Susah OTW, Arus Balik Nataru, Ketapang–Gilimanuk Tetap Terkendali

Banyuwangi: Arus balik libur Natal dan Tahun Baru (Nataru) 2025/2026 mulai terasa di lintasan penyeberangan Ketapang–Gilimanuk. PT ASDP Indonesia Ferry (Persero) memastikan layanan penyeberangan di jalur Jawa–Bali tersebut tetap berjalan aman, lancar, dan terkendali.(3/1/25).

Penumpang Naik Menjuju Kapal Penyebrangan Ketapang-Gilimanuk

Direktur Utama ASDP Heru Widodo mengatakan peningkatan arus balik mulai terlihat seiring mendekatnya akhir masa liburan dan penerapan kebijakan Work From Anywhere (WFA). Meski mobilitas masyarakat meningkat, operasional penyeberangan masih dalam kondisi normal.

“Pergerakan arus balik memang mulai meningkat, namun seluruh sistem layanan di lintasan Ketapang–Gilimanuk berjalan dengan baik. Ini menunjukkan kesiapan operasional serta sinergi seluruh pemangku kepentingan,” ujar Heru, dalam rilis yang duteriam RRI, Jum'at (2/1/2026).

Berdasarkan data penyeberangan H+6, jumlah penumpang dari Bali menuju Jawa melalui Pelabuhan Gilimanuk tercatat 22.963 orang atau turun tipis 1,5 persen dibandingkan periode yang sama tahun lalu. Namun total kendaraan justru meningkat menjadi 7.698 unit atau naik 8,4 persen.

Kenaikan tertinggi terjadi pada kendaraan roda dua sebanyak 3.760 unit atau melonjak 18,3 persen. Selain itu, kendaraan truk logistik tercatat 1.452 unit atau meningkat 7,2 persen dibandingkan periode yang sama tahun sebelumnya.
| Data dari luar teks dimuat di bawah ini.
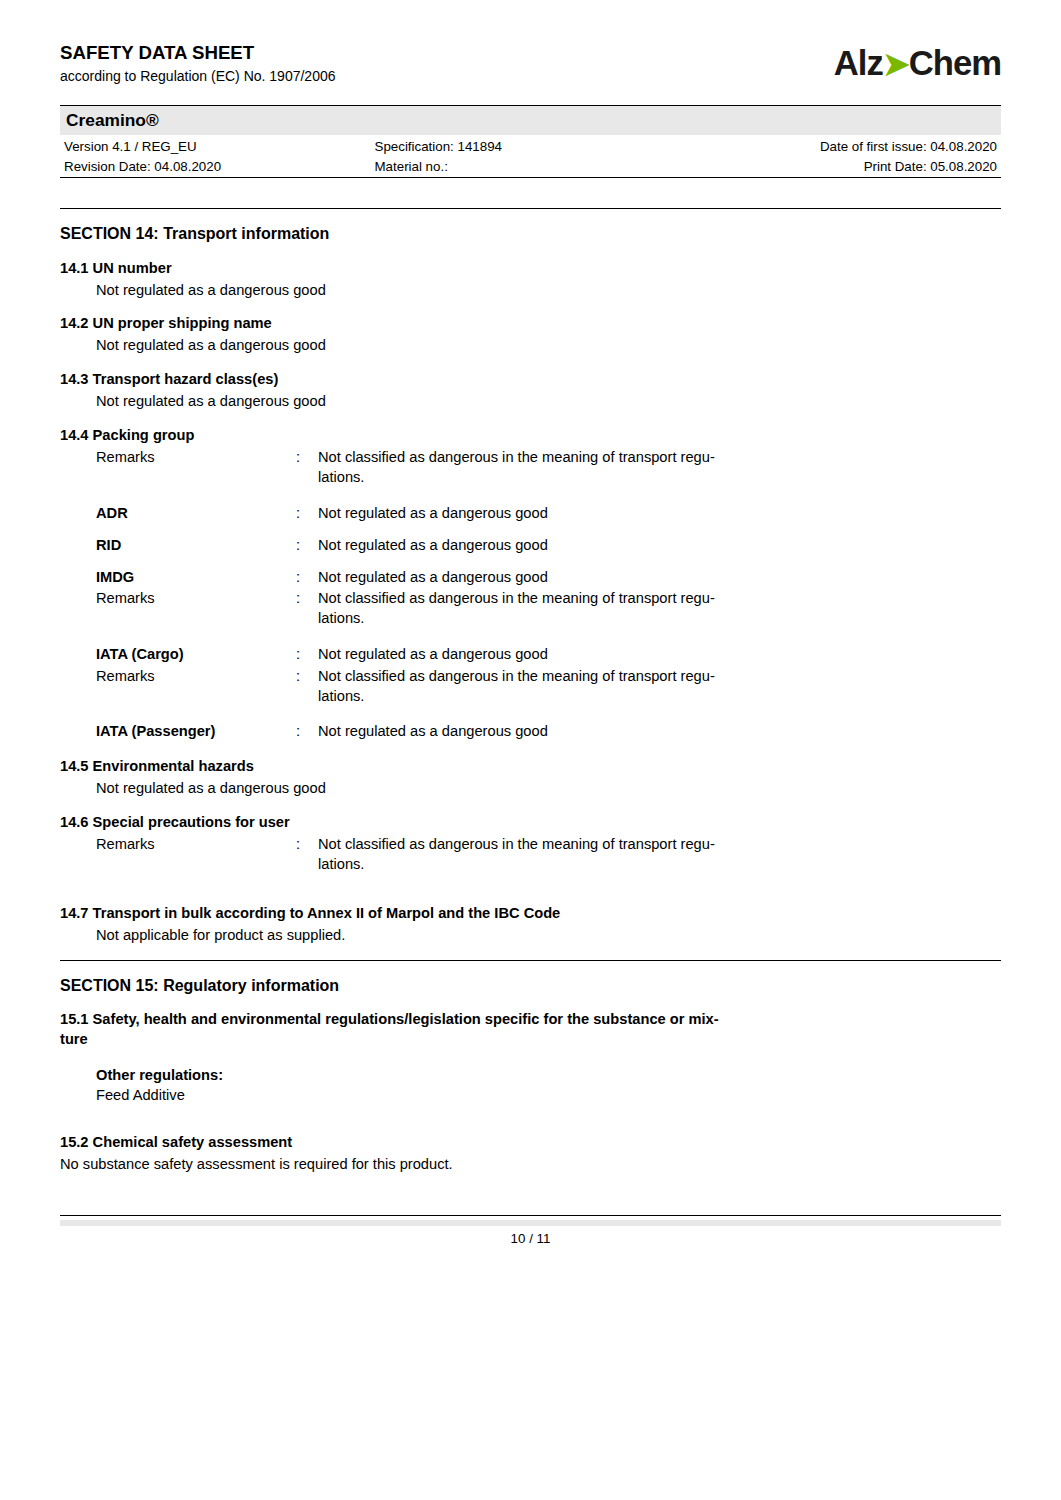SAFETY DATA SHEET
according to Regulation (EC) No. 1907/2006
Alz➤Chem
Creamino®
| Version 4.1 / REG_EU | Specification: 141894 | Date of first issue: 04.08.2020 |
| Revision Date: 04.08.2020 | Material no.: | Print Date: 05.08.2020 |
SECTION 14: Transport information
14.1 UN number
Not regulated as a dangerous good
14.2 UN proper shipping name
Not regulated as a dangerous good
14.3 Transport hazard class(es)
Not regulated as a dangerous good
14.4 Packing group
| Remarks | : | Not classified as dangerous in the meaning of transport regu- lations. |
| ADR | : | Not regulated as a dangerous good |
| RID | : | Not regulated as a dangerous good |
| IMDG | : | Not regulated as a dangerous good |
| Remarks | : | Not classified as dangerous in the meaning of transport regu- lations. |
| IATA (Cargo) | : | Not regulated as a dangerous good |
| Remarks | : | Not classified as dangerous in the meaning of transport regu- lations. |
| IATA (Passenger) | : | Not regulated as a dangerous good |
14.5 Environmental hazards
Not regulated as a dangerous good
14.6 Special precautions for user
| Remarks | : | Not classified as dangerous in the meaning of transport regu- lations. |
14.7 Transport in bulk according to Annex II of Marpol and the IBC Code
Not applicable for product as supplied.
SECTION 15: Regulatory information
15.1 Safety, health and environmental regulations/legislation specific for the substance or mix-
ture
Other regulations:
Feed Additive
15.2 Chemical safety assessment
No substance safety assessment is required for this product.
10 / 11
Corporate Secretary ASDP Windy Andale mengatakan pihaknya terus melakukan berbagai langkah antisipatif untuk mencegah kepadatan selama arus balik di lintasan Ketapang–Gilimanuk.

“Langkah yang kami lakukan antara lain penerapan delaying system di buffer zone, skema tiba bongkar berangkat (TBB), kesiapsiagaan petugas di lapangan, serta penguatan koordinasi lintas instansi,” ujar Windy.

Dari sisi operasional, ASDP mengoptimalkan pola pengoperasian kapal. Pada kondisi normal dioperasikan 28 kapal, dan jumlah tersebut dapat ditingkatkan hingga 34 kapal saat kondisi padat guna menjaga kelancaran layanan penyeberangan.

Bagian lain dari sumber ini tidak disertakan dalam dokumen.